▸ **Passage shown**

"""

Per-member-per-month (PMPM) claims in the individual Patient Protection and Affordable Care Act (ACA) (P.L. 111-148) market fell by 0.1 percent from 2014 to 2015, compared to an increase in per-employee costs of 3 to 6 percent in the broader market. According to CMS Center for Consumer Information & Insurance Oversight (CCIIO) analysis of reinsurance payments data, higher enrollment correlated with lower costs, suggesting that the risk pool is becoming healthier. The CCIIO suggested that the data reflect "moderate but real progress toward a broader risk pool" (CCIIO Report, August 11, 2016).

"""

▸ **The data**
"""

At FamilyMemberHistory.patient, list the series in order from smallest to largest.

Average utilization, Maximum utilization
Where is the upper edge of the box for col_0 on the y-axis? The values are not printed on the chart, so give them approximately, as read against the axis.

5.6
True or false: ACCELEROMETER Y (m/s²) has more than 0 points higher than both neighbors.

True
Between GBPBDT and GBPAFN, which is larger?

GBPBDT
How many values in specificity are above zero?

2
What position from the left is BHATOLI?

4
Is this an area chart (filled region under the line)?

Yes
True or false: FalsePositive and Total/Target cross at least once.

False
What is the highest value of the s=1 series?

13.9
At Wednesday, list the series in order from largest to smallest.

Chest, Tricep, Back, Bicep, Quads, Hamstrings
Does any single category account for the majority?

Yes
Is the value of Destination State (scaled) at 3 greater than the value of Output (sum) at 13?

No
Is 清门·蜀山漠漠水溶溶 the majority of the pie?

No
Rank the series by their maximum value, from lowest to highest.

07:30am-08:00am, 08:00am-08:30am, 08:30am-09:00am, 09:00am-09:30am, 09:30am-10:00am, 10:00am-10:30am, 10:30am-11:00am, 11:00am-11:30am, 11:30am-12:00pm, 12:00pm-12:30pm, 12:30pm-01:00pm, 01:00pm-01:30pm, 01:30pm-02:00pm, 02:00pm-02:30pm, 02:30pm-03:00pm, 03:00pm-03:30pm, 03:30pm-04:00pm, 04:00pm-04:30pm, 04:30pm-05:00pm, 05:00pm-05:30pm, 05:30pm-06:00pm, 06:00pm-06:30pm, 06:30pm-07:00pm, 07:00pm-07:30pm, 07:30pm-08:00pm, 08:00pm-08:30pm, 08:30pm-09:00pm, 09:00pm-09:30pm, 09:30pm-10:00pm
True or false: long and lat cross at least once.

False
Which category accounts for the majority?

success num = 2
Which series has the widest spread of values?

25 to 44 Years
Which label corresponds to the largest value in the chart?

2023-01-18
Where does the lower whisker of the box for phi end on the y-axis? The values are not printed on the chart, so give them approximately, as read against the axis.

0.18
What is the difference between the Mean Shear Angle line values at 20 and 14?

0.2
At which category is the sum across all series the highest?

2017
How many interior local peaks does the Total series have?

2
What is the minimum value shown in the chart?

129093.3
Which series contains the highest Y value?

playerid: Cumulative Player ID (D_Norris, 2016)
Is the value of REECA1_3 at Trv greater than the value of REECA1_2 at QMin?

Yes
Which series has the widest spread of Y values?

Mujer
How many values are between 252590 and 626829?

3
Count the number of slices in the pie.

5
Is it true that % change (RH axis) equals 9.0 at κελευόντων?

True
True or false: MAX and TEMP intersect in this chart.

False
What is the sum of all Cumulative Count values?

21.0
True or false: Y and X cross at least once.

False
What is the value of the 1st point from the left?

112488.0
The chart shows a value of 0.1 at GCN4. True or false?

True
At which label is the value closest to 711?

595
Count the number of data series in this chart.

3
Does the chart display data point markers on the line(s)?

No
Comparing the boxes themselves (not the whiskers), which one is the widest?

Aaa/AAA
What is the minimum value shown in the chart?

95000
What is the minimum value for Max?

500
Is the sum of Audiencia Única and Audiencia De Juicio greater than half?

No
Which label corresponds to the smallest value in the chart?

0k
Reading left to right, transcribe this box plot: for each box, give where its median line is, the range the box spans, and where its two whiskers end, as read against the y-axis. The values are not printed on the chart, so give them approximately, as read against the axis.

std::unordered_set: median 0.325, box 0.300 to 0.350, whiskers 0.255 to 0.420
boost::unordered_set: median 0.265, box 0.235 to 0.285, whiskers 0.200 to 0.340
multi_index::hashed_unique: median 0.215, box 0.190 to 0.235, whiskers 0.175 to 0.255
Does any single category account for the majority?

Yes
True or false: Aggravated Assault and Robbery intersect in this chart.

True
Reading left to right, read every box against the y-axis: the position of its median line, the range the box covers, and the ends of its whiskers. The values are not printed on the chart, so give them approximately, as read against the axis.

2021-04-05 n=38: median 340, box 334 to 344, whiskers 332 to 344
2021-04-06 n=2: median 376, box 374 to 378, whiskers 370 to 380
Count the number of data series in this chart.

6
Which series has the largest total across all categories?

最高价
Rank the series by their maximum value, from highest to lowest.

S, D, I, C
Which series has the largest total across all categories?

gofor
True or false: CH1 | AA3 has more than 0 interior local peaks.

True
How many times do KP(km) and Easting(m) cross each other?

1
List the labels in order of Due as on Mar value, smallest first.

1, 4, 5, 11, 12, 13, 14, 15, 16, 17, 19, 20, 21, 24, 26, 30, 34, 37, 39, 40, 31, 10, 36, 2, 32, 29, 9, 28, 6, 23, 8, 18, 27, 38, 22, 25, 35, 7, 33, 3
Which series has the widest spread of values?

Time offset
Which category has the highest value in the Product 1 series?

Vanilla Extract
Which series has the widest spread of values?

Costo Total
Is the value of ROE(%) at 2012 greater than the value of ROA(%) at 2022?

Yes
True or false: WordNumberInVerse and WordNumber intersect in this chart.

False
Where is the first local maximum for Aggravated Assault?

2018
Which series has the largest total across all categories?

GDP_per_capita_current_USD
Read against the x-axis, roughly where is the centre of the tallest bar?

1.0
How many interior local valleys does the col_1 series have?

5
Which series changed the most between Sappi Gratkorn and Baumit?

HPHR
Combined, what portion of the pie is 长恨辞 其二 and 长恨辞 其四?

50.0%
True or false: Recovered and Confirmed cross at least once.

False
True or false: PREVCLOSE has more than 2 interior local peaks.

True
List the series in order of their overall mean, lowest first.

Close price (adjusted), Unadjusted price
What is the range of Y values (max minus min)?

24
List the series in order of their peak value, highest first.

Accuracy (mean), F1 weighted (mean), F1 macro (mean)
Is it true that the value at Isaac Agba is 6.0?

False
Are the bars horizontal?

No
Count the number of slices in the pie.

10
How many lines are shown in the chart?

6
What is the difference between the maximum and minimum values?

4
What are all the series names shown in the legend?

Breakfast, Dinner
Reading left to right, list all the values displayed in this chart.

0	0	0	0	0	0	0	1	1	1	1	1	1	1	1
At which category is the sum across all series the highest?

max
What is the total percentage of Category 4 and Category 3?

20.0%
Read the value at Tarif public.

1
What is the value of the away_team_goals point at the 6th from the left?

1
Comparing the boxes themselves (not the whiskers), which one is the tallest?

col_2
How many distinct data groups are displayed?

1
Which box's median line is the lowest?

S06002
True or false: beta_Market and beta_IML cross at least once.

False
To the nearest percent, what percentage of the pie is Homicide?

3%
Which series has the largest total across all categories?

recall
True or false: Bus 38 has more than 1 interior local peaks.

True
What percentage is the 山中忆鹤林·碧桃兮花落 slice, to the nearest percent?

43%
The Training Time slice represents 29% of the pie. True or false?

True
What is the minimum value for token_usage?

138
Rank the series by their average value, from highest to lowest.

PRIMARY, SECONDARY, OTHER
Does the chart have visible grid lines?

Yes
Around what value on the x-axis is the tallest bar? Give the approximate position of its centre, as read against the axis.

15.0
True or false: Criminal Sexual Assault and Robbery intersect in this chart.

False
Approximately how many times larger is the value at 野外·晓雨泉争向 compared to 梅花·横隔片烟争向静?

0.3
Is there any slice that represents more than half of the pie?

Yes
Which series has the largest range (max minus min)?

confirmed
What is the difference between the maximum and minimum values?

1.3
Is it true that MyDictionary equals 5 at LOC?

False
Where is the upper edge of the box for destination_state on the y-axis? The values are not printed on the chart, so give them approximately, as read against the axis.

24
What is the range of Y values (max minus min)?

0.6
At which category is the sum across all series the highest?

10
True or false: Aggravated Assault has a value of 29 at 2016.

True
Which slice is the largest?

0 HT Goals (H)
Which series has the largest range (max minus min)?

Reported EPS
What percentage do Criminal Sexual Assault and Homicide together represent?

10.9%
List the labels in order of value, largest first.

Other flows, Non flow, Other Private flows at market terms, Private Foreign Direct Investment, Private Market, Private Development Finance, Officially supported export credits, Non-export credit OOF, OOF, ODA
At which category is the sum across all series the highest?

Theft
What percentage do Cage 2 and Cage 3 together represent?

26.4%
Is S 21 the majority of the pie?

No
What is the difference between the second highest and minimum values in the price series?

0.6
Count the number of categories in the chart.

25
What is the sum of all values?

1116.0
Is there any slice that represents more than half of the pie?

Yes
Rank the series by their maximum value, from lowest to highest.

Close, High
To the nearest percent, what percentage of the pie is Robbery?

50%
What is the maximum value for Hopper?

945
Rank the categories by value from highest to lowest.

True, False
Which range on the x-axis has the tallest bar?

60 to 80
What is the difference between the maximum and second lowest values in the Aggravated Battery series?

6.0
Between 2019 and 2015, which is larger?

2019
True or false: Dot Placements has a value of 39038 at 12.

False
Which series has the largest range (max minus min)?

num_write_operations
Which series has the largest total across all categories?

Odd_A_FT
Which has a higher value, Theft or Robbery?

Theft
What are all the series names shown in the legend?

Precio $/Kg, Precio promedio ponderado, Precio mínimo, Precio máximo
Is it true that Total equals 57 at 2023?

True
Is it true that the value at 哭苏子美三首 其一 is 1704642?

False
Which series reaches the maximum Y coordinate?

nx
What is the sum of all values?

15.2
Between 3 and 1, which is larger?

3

"""

▸ **Work required**
From the passage on ACA individual-market claims costs, reproduce verbatim the text from "Per-member-per-month (PMPM) claims" up to and including "August 11, 2016).".

▸ **Solved problem**
Per-member-per-month (PMPM) claims in the individual Patient Protection and Affordable Care Act (ACA) (P.L. 111-148) market fell by 0.1 percent from 2014 to 2015, compared to an increase in per-employee costs of 3 to 6 percent in the broader market. According to CMS Center for Consumer Information & Insurance Oversight (CCIIO) analysis of reinsurance payments data, higher enrollment correlated with lower costs, suggesting that the risk pool is becoming healthier. The CCIIO suggested that the data reflect "moderate but real progress toward a broader risk pool" (CCIIO Report, August 11, 2016).